* _Passage for review_
################
Discussing this odd stipulation on our visa with my parents got the gears turning in my mother’s head. My mom is of Presbyterian missionary stock, born and raised in Pakistan. After my parents got married, she came back with my dad for a month-long visit, but otherwise has not had an opportunity to come back, despite her desire to share this with us kids.
“Wouldn’t this be the perfect excuse and opportunity,” my mom pondered, “to share Pakistan with my eldest son and daughter-in-law?” So she eked out a little vacation time, and we started weaving plans for a whirlwind Pakistan visit.
Of course, Pakistan’s been in the news a lot lately, and not for the best of reasons. Even in neighboring India, Pakistan did not seem like a particularly safe place to vacation, with reports giving the impression that every other person was walking around with a bomb under their clothing. So we weren’t sure how much we should talk about it. We didn’t want to jinx our journey, nor did we want to cause unnecessary concern amongst our friends.
From the time we started planning right up till when my mother landed in Delhi on 20 March, our plans seemed uncertain. The Taliban were gaining strength in the northwest, the Sri Lankan cricket team was attacked, and unrest and turmoil over the deposed Chief Justice grew more and more intense. My uncle, a seasoned international traveler, began to question the wisdom of visiting Pakistan at such a time, and my dad asked if I had any quotable last words, just in case. But then the political storm clouds suddenly cleared. Pakistan is still probably not the safest place in the world, but the immediate danger of chaotic collapse dissipated.
################
* _Dataset records_
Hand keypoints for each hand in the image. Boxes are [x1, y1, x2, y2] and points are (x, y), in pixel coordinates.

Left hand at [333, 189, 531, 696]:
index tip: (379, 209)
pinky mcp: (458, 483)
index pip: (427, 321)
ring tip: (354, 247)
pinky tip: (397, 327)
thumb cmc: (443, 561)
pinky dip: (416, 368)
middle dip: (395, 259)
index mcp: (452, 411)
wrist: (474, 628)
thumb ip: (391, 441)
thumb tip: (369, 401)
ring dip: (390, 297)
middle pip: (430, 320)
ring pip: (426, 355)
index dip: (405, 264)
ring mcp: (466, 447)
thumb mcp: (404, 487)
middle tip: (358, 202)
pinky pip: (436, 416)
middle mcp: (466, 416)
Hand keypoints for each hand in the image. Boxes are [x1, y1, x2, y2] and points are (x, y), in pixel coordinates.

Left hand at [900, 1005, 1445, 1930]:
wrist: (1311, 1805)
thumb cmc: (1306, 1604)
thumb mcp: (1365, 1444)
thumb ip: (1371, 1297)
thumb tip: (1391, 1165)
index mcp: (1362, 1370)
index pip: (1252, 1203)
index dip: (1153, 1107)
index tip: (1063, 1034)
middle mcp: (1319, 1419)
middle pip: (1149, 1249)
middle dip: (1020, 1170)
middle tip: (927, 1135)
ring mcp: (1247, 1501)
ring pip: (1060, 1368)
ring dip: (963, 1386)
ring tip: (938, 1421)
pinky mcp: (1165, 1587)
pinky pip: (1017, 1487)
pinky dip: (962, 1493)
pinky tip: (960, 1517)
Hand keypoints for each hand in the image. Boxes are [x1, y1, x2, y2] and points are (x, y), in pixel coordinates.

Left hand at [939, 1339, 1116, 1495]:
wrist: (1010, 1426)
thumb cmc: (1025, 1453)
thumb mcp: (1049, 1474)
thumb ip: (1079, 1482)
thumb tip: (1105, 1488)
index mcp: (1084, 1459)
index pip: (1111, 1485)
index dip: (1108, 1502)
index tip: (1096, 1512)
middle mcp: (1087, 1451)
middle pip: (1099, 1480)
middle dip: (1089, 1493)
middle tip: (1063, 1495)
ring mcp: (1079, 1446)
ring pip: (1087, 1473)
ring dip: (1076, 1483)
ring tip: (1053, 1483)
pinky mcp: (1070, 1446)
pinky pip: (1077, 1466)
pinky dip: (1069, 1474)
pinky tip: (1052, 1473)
################
* _Problem 1_
In the passage about the Pakistan trip, on what date did the narrator's mother land in Delhi?
* _Problem 2_
Which developments in Pakistan, according to the passage about the Pakistan trip, kept the plans uncertain until the mother landed in Delhi?

* _Solution 1_
20 March

* _Solution 2_
- The Taliban were gaining strength in the northwest.
- The Sri Lankan cricket team was attacked.
- Unrest and turmoil over the deposed Chief Justice grew more and more intense.